> Problem statement: Would you go through the records below and copy each line with the string "atau"?

===== Records for this task =====

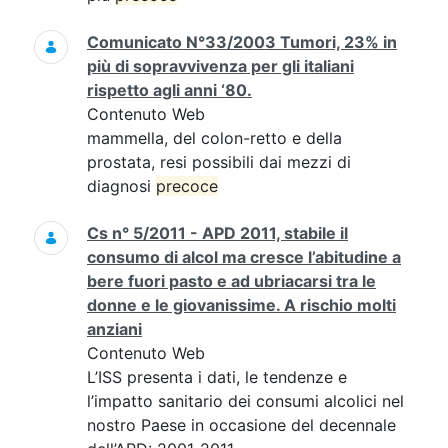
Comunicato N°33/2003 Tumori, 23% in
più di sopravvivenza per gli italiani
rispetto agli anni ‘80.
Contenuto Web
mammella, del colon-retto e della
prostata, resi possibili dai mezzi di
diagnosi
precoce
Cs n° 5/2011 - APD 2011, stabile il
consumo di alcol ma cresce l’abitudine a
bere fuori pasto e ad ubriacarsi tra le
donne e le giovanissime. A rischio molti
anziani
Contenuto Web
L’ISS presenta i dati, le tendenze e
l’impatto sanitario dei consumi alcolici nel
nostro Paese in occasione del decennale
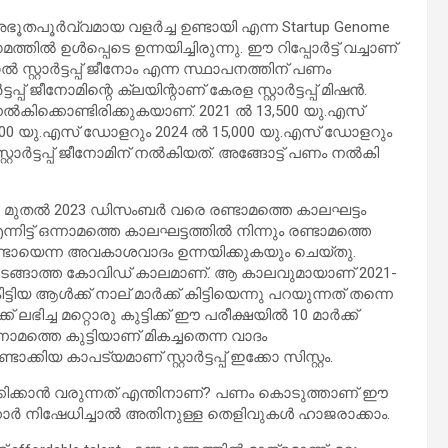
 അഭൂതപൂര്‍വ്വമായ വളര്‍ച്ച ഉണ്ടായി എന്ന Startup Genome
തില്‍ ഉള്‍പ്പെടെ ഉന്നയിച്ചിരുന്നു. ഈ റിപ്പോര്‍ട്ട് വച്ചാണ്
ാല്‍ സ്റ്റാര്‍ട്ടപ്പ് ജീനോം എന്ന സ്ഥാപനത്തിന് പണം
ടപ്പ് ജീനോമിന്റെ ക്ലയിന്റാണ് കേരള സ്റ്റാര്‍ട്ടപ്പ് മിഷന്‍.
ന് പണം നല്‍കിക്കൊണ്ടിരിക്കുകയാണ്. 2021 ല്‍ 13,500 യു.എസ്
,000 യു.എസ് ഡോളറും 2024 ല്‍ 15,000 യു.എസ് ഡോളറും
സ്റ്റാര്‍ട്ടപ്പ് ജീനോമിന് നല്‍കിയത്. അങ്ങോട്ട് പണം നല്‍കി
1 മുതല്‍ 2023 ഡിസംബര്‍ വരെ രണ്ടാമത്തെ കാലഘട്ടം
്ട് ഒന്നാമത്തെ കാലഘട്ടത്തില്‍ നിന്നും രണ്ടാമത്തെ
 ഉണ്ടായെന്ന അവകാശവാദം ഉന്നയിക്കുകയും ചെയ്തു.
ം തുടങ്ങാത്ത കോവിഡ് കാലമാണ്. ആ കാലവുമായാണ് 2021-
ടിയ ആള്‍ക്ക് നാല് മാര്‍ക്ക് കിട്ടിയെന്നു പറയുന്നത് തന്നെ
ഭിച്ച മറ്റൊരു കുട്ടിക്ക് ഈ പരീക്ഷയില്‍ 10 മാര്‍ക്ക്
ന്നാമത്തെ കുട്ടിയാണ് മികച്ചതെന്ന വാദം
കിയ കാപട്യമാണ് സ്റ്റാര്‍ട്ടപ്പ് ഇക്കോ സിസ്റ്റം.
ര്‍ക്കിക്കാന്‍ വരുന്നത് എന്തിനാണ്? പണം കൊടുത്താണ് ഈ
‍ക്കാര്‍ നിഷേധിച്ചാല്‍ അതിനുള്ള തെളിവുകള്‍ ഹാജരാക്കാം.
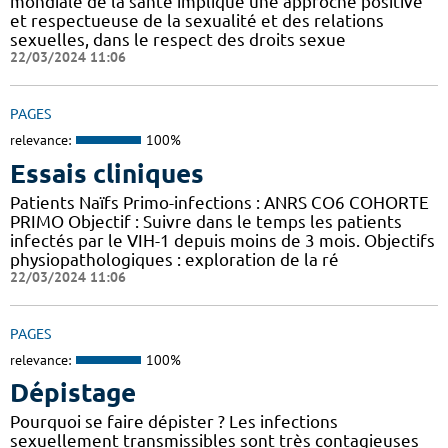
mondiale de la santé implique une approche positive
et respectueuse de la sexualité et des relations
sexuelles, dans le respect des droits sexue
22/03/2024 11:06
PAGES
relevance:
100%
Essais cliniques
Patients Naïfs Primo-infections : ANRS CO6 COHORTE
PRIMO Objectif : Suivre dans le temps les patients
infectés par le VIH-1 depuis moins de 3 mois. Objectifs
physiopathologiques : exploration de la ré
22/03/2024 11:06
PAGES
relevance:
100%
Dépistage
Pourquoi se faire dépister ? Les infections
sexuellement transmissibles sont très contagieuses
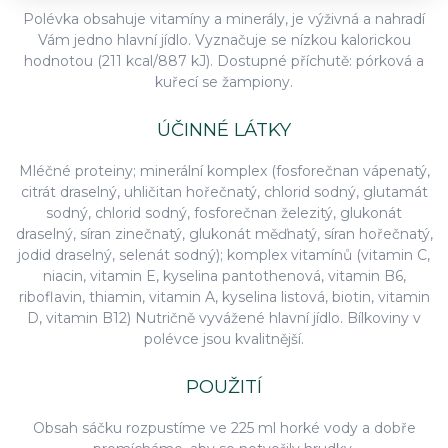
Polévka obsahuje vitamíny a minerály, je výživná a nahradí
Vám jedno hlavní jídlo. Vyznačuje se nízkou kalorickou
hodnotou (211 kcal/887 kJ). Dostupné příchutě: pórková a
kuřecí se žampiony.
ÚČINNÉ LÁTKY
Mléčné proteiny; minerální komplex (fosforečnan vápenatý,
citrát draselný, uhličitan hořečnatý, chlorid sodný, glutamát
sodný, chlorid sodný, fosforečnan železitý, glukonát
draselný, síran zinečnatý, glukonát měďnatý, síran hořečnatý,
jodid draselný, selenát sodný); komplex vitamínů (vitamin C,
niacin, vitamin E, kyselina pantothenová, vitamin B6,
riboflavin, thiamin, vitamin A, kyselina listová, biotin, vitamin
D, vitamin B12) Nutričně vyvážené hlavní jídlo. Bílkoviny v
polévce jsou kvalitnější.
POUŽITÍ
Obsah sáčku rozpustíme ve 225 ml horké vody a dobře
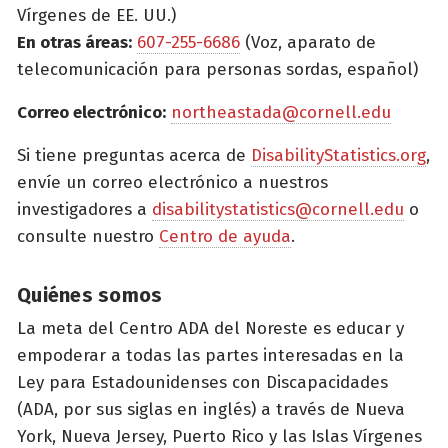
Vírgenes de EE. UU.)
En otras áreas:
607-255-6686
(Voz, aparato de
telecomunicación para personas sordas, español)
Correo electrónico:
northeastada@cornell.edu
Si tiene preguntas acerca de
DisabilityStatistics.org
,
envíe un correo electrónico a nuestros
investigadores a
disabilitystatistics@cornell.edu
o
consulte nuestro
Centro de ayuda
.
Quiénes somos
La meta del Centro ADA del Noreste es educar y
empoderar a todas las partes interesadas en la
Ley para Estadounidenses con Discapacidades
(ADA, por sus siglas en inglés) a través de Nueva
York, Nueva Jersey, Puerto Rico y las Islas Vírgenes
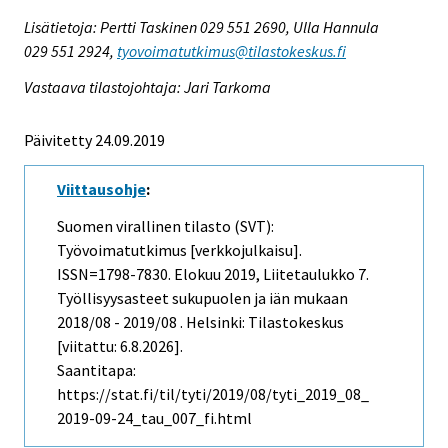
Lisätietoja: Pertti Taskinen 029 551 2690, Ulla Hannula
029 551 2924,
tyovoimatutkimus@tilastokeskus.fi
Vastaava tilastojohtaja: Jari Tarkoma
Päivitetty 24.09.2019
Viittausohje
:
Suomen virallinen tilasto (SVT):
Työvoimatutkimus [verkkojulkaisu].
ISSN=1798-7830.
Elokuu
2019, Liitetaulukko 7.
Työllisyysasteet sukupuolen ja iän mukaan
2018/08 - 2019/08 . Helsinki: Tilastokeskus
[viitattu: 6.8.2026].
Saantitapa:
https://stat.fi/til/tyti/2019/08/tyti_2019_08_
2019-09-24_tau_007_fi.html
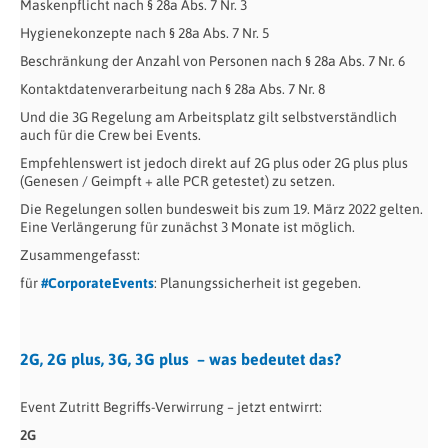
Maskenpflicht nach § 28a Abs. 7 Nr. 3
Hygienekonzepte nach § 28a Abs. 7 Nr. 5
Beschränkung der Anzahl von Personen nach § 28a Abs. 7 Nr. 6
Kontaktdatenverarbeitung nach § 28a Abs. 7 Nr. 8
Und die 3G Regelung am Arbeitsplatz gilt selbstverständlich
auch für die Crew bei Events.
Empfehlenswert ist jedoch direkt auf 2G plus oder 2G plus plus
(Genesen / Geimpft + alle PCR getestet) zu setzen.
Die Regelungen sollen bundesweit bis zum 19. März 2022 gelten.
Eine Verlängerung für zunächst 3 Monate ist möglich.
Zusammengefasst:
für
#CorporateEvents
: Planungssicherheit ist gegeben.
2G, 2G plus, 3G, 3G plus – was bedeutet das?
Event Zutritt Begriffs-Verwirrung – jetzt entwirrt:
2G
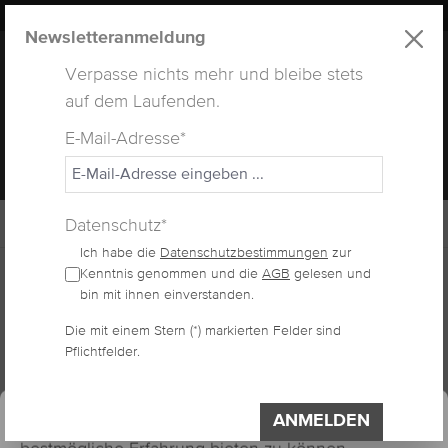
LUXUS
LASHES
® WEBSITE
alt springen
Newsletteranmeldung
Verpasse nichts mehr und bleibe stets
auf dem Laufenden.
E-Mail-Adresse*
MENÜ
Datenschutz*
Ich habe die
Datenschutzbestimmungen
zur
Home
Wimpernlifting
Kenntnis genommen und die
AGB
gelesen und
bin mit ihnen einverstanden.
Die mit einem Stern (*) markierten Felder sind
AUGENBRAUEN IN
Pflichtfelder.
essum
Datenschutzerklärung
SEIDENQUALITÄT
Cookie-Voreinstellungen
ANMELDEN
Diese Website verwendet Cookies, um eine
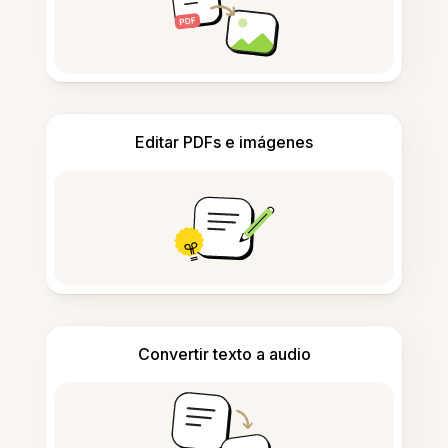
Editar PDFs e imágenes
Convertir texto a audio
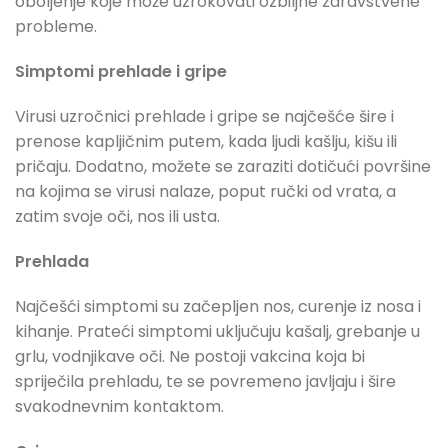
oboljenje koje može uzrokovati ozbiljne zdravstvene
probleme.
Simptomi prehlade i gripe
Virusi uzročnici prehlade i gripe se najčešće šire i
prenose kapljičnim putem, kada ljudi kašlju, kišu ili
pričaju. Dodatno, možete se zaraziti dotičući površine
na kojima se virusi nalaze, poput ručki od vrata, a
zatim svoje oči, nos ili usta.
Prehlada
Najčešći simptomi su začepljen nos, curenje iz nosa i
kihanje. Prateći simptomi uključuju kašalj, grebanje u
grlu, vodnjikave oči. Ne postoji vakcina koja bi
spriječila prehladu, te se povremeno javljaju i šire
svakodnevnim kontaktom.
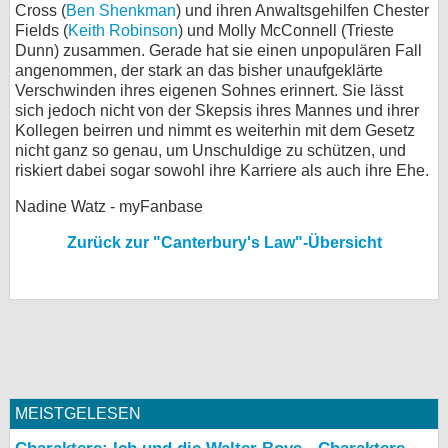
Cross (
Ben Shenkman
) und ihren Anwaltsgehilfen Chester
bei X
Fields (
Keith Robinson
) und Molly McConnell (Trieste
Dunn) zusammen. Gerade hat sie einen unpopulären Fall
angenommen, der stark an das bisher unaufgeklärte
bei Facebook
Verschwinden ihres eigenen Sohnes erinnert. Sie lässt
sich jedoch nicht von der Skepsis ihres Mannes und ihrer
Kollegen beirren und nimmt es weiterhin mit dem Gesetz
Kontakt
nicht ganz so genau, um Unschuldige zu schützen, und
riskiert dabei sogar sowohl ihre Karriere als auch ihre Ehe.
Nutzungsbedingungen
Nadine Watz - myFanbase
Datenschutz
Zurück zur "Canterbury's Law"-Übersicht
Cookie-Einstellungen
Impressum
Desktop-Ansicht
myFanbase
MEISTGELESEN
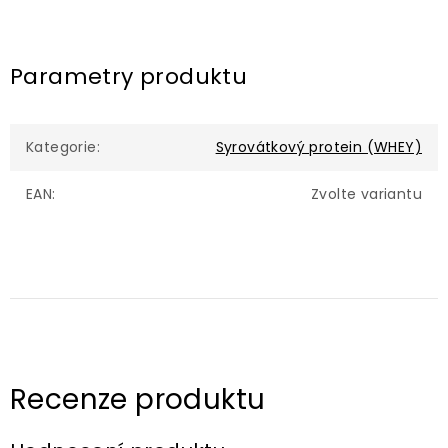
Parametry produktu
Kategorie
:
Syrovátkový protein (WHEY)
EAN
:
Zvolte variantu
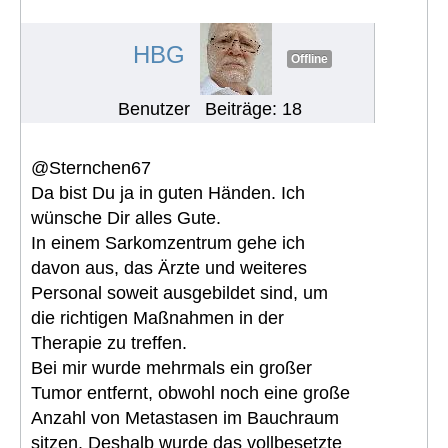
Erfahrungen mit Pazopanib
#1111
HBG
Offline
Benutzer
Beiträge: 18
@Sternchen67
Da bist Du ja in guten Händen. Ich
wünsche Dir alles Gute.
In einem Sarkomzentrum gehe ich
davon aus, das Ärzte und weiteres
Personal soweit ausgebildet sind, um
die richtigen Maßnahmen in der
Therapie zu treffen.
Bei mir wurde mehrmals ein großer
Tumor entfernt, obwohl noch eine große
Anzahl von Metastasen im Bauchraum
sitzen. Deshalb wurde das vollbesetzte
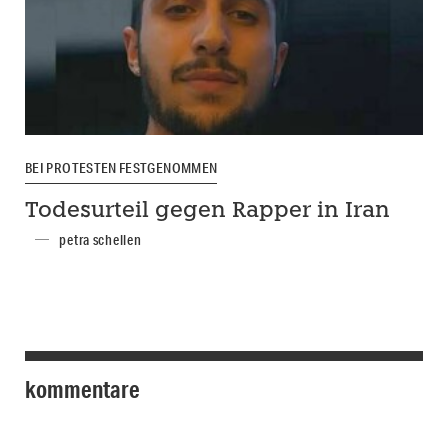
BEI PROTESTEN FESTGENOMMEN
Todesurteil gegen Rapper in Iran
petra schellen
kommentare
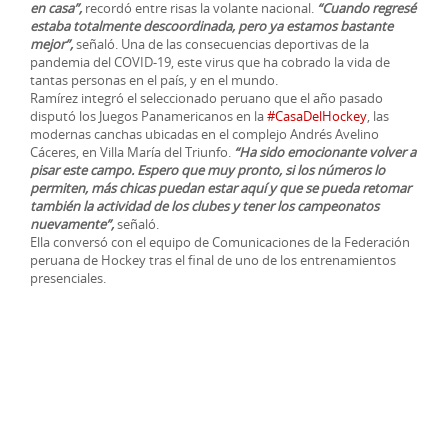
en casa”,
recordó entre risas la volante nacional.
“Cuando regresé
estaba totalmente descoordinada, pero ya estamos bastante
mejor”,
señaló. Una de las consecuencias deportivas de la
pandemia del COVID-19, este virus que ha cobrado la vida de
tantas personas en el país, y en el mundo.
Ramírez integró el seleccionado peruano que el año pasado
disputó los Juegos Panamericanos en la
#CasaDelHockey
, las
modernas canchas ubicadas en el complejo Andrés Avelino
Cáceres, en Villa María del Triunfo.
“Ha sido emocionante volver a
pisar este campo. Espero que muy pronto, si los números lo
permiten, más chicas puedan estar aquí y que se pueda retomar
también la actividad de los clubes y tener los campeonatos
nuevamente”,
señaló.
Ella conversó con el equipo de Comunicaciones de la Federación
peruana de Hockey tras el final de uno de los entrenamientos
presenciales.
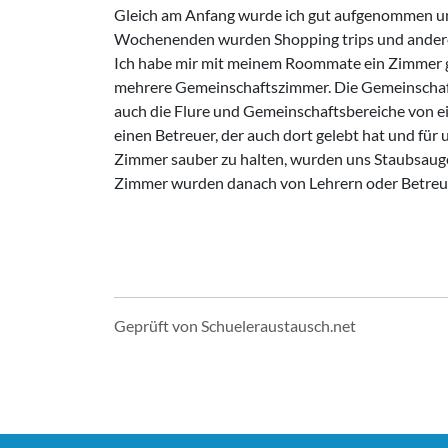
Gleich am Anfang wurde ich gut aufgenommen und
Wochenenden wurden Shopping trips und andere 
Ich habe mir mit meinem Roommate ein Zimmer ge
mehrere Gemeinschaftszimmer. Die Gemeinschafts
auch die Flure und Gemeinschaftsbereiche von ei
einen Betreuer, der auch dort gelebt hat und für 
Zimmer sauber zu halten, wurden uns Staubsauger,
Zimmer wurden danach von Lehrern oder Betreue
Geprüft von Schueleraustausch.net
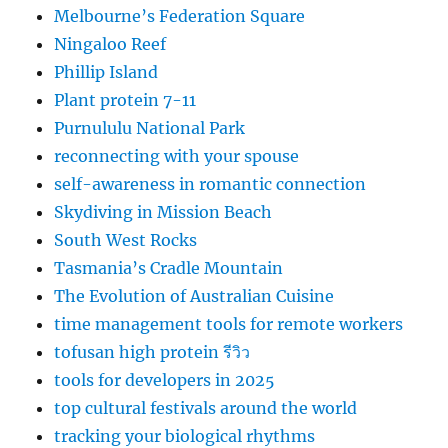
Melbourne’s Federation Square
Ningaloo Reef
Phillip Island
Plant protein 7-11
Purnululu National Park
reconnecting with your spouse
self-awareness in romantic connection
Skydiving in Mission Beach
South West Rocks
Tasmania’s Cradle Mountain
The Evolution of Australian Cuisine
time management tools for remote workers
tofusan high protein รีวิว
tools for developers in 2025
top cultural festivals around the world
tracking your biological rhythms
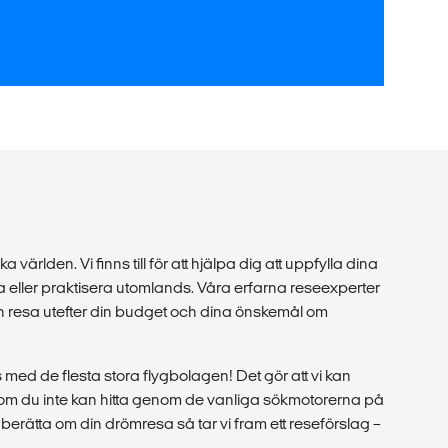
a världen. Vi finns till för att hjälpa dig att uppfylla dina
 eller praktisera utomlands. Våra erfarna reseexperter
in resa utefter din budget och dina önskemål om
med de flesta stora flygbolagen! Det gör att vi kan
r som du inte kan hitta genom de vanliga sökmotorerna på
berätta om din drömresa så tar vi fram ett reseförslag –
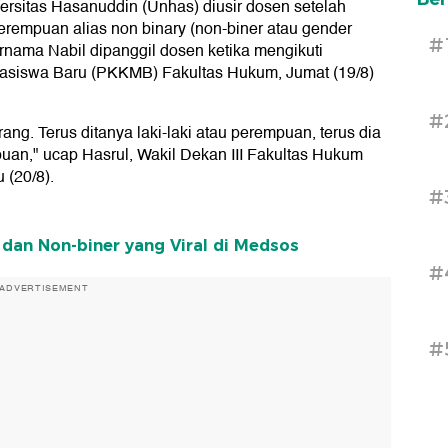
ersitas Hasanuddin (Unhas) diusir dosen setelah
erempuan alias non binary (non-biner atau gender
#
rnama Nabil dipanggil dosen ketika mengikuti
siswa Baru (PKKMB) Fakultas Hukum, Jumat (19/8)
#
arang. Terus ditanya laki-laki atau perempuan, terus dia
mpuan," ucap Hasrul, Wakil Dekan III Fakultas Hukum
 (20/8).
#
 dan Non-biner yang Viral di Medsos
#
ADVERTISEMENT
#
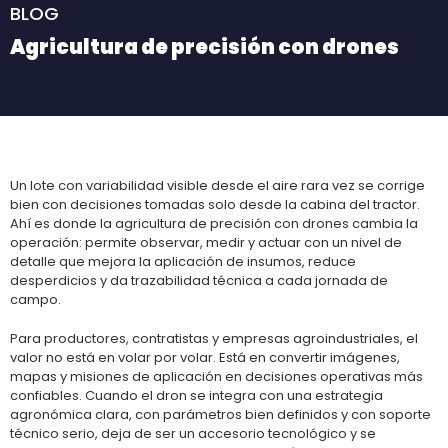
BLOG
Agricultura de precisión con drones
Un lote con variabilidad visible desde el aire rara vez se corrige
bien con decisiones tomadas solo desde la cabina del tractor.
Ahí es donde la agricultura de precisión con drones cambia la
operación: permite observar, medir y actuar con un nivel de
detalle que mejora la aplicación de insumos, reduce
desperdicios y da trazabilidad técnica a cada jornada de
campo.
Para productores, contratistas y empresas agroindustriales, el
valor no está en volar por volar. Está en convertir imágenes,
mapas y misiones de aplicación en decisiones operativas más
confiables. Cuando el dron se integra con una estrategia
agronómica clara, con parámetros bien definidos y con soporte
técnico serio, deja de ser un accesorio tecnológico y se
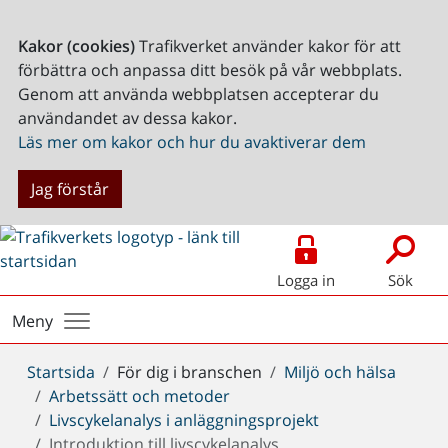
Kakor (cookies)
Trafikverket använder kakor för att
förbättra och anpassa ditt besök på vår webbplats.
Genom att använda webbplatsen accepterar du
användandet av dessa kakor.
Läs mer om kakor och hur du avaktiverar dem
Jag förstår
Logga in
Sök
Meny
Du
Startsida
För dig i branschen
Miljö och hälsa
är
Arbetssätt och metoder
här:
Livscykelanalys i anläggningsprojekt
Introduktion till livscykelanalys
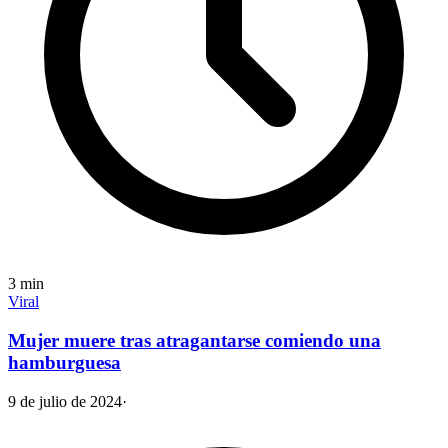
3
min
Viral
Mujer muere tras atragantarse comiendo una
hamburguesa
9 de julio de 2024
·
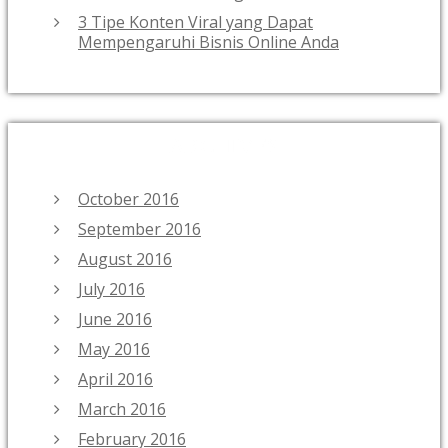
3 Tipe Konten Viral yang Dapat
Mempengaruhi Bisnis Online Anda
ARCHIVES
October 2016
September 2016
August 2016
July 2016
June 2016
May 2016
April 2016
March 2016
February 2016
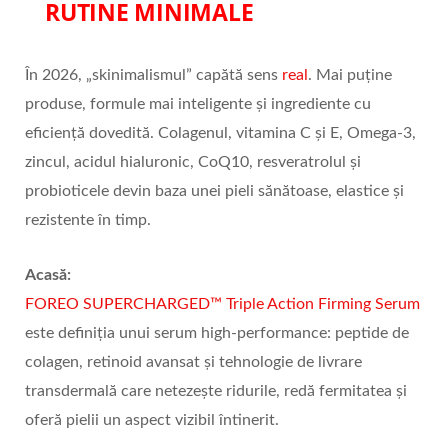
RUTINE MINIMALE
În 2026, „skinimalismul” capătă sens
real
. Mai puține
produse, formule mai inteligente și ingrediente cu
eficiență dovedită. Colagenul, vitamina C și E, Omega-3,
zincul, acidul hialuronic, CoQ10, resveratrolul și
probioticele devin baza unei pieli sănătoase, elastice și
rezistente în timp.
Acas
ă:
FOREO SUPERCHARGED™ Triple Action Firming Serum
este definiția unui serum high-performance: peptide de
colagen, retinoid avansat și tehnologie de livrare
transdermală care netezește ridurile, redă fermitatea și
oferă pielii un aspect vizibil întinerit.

=====

> Reply:
erempuan alias non binary (non-biner atau gender
arang. Terus ditanya laki-laki atau perempuan, terus dia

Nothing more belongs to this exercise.